**Aim of the task**:
Beginning at the line that holds "3) cleave k:(x, y)", restate each line exactly through the final line of the records. Include both of those lines.

Stored data entries
= Beginning of Section =

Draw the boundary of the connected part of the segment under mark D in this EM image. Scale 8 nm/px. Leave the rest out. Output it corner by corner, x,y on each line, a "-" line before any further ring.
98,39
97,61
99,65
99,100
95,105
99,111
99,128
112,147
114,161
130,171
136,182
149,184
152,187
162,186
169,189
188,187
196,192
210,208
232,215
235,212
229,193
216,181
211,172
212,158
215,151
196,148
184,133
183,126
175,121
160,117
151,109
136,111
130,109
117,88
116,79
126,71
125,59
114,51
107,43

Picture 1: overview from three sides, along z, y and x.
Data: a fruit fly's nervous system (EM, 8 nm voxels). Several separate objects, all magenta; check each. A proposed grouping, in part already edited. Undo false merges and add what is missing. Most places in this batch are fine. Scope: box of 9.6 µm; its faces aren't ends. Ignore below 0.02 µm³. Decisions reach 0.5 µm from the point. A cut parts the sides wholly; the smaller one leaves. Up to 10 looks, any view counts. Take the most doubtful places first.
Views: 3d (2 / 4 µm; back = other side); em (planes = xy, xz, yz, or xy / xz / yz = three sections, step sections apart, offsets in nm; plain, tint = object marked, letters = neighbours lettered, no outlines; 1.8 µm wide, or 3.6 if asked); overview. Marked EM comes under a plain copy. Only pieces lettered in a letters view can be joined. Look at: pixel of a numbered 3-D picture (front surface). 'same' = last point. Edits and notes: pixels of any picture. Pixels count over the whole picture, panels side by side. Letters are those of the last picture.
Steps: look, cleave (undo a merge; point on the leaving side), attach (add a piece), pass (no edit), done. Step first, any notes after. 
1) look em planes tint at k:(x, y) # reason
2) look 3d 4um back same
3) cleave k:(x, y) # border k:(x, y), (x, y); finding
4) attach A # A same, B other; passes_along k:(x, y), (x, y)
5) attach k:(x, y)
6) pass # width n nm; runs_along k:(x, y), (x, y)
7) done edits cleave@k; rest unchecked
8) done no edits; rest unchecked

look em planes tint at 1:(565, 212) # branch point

= End of Section =

**Result of this task**:
3) cleave k:(x, y) # border k:(x, y), (x, y); finding
4) attach A # A same, B other; passes_along k:(x, y), (x, y)
5) attach k:(x, y)
6) pass # width n nm; runs_along k:(x, y), (x, y)
7) done edits cleave@k; rest unchecked
8) done no edits; rest unchecked

look em planes tint at 1:(565, 212) # branch point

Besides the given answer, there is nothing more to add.